Biden Adopts a Tougher Line on Russia

What has come over the Biden administration?

Back in late February, shortly after Russia invaded Ukraine, when Vladimir Putin put his nuclear forces into “special combat readiness,” President Joe Biden hopped on the hotline to Moscow to urge de-escalation. When the idea of a no-fly zone over Ukraine first arose, White House spokeswoman Jen Psaki described U.S. policy as “prevent[ing] world war here.” Biden repeated his concerns about “World War III” four times in two separate appearances. MiG-29 fighters from Poland to Ukraine? “We do not support the transfer of the fighters to the Ukrainian air force at this time,” explained Pentagon spokesman John Kirby in early March.

Now in late April times have apparently changed, caution thrown to the wind, imminent nuclear Armageddon discounted. Avoiding escalation is no longer the strategy.
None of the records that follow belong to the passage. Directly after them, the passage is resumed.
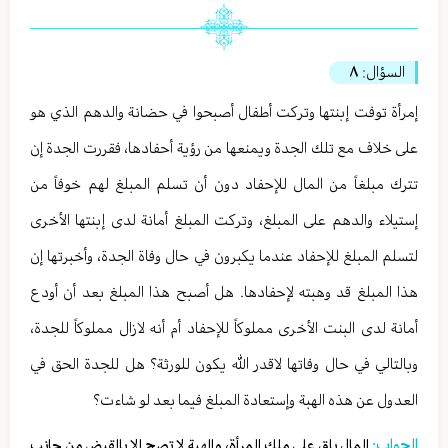
السؤال:
٨
إمرأة توفت إبنتها وتركت أطفال أصبحوا في حضانة والدهم الذي هو
على خلاف مع تلك الجدة ويمنعها من رؤية أحفادها، فقررت الجدة إن
تترك مبلغاً من المال للإحفاد دون أن تسلم المبلغ لهم خوفاً من
إستيلاء والدهم على المبلغ، وتركت المبلغ أمانة لدى إبنتها الأخرى
لتسلم المبلغ للإحفاد عندما يكبرون في حال وفاة الجدة، وأخبرتها إن
هذا المبلغ قد وهبته لإحفادها. هل أصبح هذا المبلغ بعد أن أودع
أمانة لدى البنت الأخرى مملوكاً للإحفاد أم أنه لازال مملوكاً للجدة،
وبالتالي في حال وفاتها لاقدر الله يكون للورثة؟ هل للجدة الحق في
العدول عن هذه الهبة وإستعادة المبلغ فيما بعد لو شاءت؟
الجواب:
المال باقٍ على ملك المرأة، والهبة لا تصح إلا بالقبض من جانب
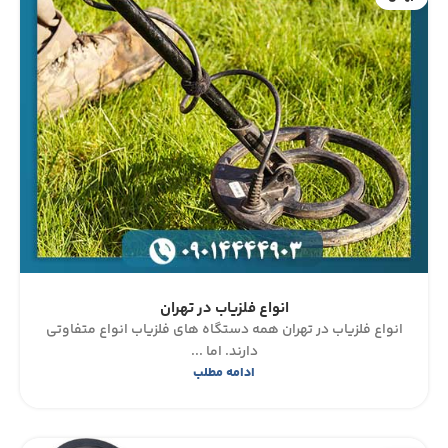
انواع فلزیاب در تهران
انواع فلزیاب در تهران همه دستگاه های فلزیاب انواع متفاوتی
دارند. اما ...
ادامه مطلب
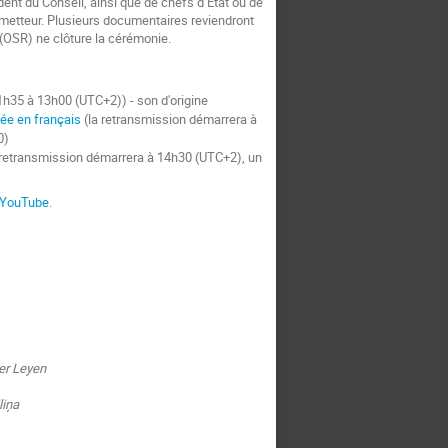
ent du Conseil, ainsi que de chefs d’État ou de
ometteur. Plusieurs documentaires reviendront
 (OSR) ne clôture la cérémonie.
h35 à 13h00 (UTC+2)) - son d'origine
née en français
(la retransmission démarrera à
0)
 retransmission démarrera à 14h30 (UTC+2), un
YouTube
.
er Leyen
liņa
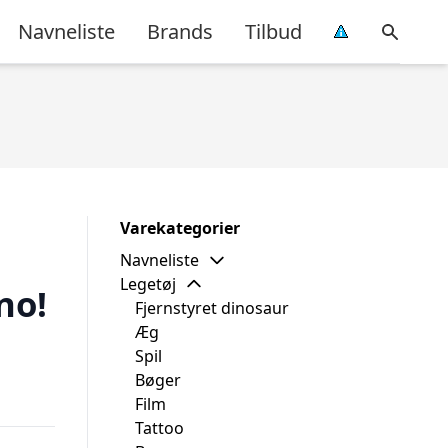
Navneliste
Brands
Tilbud
Varekategorier
Navneliste
Legetøj
no!
Fjernstyret dinosaur
Æg
Spil
Bøger
Film
Tattoo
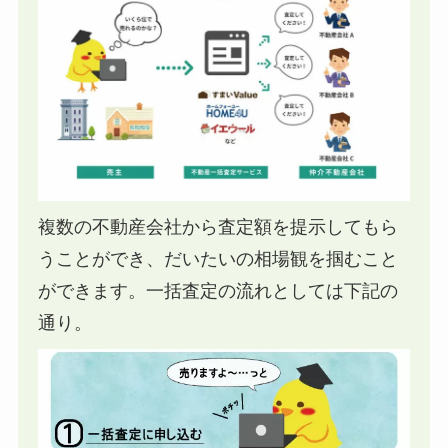
複数の不動産会社から査定額を提示してもら
うことができ、だいたいの相場観を掴むこと
ができます。一括査定の流れとしては下記の
通り。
After visiting Kyiv and talking to Ukrainian President Volodymyr Zelensky, Secretary of Defense Lloyd Austin and Secretary of State Antony Blinken briefed the press on the results. “We want to see Russia weakened to the degree that it can’t do the kinds of things that it has done in invading Ukraine,” Austin declared. “And”—a little less lucidly—“we want to see them not have the capability to very quickly reproduce that capability.” Blinken, normally the definition of diplomatic discretion, chimed in: “Russia has sought as its principal aim to totally subjugate Ukraine, to take away its sovereignty, to take away its independence—that has failed. It has sought to assert the power of its military and its economy. We, of course, are seeing just the opposite, a military that is dramatically underperforming and an economy … as a result of sanctions that is in shambles.”

It should be said that the administration made some of the right moves in the early days of the war: heavy sanctions, hundreds of millions of dollars in weapons, including anti-tank and anti-aircraft missiles. But its public statements about what it wouldn’t do sent a message to Putin about what he could get away with. Now, however, beyond the improved rhetoric, the administration has begun to develop a coherent strategy and organize a coalition for actively repelling the Russians. The flow of heavier weapons has begun, and even the reluctant Germans were among the contributors at a “donors conference” of 40 nations just held at Ramstein Air Base. The White House also named retired Army Lt. Gen. Terry Wolff, former director of strategic plans for the Joint Staff and deputy commander of U.S. Army Europe, to coordinate arms transfers both within the United States and across the alliance to Ukraine. The administration is providing current-generation weapons to replace those Soviet-era systems that ex-Warsaw Pact countries are sending to Kyiv, including 300 modern M1 Abrams tanks to Poland. This has emboldened other NATO countries to do likewise; again, even the Germans are deploying Patriot air and missile defense batteries to Slovakia, which has donated its Russian-made S-300 missiles and launchers to Ukraine.